本文抜粋:

クリアファイル掠奪者たちの脆弱なシステム

クリアファイル掠奪者たちの脆弱なシステム

会社で、自分の引き出しに入れておいたクリアファイルが、一枚減っていた。

誰かが借りたのだろう。

いや、「借りた」という言葉は正確ではない。

何も言わずに持っていった。

クリアファイル一枚くらいで大げさだと思われるかもしれない。

実際、一枚の値段など知れている。

けれど、私が気になったのは金額ではなかった。

私は、人から一枚もらったら、次は十枚入りを買って返す。

 

損得勘定ではない。

 

そういう小さなやり取りが、「この人とは安心して関われる」という感覚を少しずつ育てていく気がするからだ。

 

だから私にとってクリアファイルは、文房具というより信用の単位に近い。

その一枚を、何も言わずに持っていく人がいる。

以前の私は、そういう人を「図々しい人」なのだと思っていた。

でも、最近は少し違うことを考えるようになった。

もしかすると、あの一言が言えないのではないか。

 

「借りてもいいですか」

 

その短い言葉を口にするには、相手へ判断を委ねなければならない。

 

断られる可能性を引き受けなければならない。

 

その小さな不確実さが、人によっては驚くほど重たいものなのかもしれない。

だから、聞かない。

聞かなければ、拒絶されることもない。

そういう心の仕組みが、どこかにあるのだろうか。

もちろん、本当のところは分からない。

 

本人に尋ねたわけでもない。

以前断った時、周囲に「自分は傷つけられた」と話すことがあった。

当時の私は、その姿を理解できなかった。

理不尽で、支配的で、強い人なのだと思っていた。

けれど、本当に強い人は、そこまで必死になるだろうか。

今になって振り返ると、あれもまた、拒絶されることへの恐れだったのではないかと思う瞬間がある。

 

反論されること。

否定されること。

自分の正しさが揺らぐこと。

 

そうしたものを避けるために、先に怒り、先に傷つき、先に物語を語ってしまう。

そう考えると、強さだと思っていたものが、別の輪郭を帯び始める。

もちろん、これは私の解釈にすぎない。

人の心は、本人にも分からないことが多い。

 

それでも、人の行動を「性格」の一言で片づけるより、「何を恐れていたのだろう」と考えるほうが、私にはしっくりくるようになった。

だからといって、無断で物を持っていくことを受け入れるつもりはない。

私の引き出しには、これから鍵をかけるかもしれない。

 

信用は、守るものでもあるからだ。

 

それでも私は、一枚借りたら十枚で返す人でいたい。

断られるかもしれないと思いながら、それでも「借りてもいいですか」と聞ける人でいたい。

たぶん、その小さな勇気の積み重ねが、人と人との間にある見えない橋を支えているのだと思う。

確認用データ:

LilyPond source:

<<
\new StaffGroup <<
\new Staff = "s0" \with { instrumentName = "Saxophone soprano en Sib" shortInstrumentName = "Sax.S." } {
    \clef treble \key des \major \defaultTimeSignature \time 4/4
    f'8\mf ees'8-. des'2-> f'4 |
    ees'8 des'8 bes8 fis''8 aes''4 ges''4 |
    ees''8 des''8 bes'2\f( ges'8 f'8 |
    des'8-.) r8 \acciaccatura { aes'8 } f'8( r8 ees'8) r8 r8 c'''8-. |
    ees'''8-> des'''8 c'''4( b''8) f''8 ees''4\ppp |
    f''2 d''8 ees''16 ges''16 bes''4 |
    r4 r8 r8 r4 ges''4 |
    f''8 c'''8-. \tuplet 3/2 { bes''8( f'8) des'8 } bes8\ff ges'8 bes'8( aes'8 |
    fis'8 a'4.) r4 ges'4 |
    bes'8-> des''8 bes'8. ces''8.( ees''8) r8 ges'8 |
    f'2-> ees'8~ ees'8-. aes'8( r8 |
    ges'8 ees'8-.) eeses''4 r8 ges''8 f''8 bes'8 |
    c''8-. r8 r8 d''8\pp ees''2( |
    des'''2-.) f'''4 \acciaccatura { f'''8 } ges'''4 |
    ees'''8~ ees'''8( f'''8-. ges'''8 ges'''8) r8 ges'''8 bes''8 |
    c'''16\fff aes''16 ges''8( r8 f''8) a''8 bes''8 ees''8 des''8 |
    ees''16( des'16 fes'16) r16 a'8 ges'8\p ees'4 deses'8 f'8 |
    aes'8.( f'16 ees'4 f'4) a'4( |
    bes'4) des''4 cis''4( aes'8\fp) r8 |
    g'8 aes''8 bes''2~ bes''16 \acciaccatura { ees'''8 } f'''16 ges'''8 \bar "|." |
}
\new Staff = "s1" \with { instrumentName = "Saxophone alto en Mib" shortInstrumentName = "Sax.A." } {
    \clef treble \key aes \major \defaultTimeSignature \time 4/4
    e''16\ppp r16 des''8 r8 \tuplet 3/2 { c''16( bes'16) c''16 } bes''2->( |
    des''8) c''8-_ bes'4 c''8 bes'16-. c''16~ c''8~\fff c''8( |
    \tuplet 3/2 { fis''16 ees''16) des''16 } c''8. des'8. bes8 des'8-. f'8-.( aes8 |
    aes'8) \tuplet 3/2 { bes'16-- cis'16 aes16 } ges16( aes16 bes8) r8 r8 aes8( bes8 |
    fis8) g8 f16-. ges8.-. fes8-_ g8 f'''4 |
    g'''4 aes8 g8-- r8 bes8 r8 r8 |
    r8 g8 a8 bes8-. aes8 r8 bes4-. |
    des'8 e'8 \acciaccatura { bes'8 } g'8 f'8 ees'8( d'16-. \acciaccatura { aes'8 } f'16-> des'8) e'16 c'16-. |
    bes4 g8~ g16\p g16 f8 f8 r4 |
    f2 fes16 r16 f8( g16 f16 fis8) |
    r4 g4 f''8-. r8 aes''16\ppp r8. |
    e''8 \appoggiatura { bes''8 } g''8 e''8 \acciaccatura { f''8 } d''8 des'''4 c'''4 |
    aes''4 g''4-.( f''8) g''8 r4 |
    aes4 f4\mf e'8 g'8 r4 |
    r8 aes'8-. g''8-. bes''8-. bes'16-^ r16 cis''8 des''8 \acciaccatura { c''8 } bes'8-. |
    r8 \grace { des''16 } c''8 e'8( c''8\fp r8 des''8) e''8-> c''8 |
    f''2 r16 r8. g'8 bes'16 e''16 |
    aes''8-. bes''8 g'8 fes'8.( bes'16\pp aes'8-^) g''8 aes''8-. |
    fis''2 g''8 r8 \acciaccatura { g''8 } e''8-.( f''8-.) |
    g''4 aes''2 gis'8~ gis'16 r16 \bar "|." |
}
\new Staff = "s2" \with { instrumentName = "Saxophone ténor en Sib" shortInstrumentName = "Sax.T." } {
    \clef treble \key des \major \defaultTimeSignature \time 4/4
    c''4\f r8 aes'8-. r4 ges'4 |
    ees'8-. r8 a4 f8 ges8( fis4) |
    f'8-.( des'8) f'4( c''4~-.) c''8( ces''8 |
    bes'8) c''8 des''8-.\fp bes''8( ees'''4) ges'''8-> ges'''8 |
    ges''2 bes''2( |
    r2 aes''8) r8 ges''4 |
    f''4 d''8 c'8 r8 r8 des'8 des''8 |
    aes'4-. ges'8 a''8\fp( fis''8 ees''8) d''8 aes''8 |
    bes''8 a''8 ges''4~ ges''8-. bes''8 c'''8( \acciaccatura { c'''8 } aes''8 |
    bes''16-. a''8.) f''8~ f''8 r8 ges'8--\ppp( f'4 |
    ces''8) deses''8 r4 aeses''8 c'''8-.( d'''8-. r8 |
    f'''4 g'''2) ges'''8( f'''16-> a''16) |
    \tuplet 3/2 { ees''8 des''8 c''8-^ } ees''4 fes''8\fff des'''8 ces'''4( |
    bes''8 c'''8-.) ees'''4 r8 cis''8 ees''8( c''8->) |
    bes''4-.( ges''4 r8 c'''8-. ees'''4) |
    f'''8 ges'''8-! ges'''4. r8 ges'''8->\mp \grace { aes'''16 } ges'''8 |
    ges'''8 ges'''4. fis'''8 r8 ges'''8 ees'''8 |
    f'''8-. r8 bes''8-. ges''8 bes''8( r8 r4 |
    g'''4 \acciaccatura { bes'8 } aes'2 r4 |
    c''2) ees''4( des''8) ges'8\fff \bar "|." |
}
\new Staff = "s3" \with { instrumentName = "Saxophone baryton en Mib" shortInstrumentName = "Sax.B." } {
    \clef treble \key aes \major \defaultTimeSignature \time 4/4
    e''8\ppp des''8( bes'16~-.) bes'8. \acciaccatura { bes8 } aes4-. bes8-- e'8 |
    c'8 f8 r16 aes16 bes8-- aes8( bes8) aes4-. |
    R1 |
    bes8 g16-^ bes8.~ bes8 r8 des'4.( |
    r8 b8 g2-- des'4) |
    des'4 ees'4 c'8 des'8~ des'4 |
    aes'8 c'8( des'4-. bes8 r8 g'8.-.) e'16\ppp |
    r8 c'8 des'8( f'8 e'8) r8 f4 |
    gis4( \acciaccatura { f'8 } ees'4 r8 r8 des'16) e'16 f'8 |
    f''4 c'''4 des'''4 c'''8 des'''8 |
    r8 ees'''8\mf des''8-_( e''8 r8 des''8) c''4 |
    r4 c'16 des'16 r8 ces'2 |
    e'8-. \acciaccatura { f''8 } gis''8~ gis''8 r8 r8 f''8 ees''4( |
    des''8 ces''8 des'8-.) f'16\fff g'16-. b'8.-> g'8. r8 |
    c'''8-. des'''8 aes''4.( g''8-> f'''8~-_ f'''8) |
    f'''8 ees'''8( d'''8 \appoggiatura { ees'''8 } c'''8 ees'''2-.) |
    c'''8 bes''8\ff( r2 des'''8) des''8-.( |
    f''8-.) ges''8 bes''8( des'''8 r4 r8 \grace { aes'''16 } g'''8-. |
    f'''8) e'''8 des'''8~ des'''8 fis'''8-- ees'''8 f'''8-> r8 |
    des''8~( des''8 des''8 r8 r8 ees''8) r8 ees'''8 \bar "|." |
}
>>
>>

作業指示:
クリアファイルをめぐる本文抜粋を、「もちろん、これは私の解釈にすぎない。」を含む語句から「私の引き出しには、これから鍵をかけるかもしれない。」までそのまま書き写してください。

課題への回答:
もちろん、これは私の解釈にすぎない。

人の心は、本人にも分からないことが多い。

 

それでも、人の行動を「性格」の一言で片づけるより、「何を恐れていたのだろう」と考えるほうが、私にはしっくりくるようになった。

だからといって、無断で物を持っていくことを受け入れるつもりはない。

私の引き出しには、これから鍵をかけるかもしれない。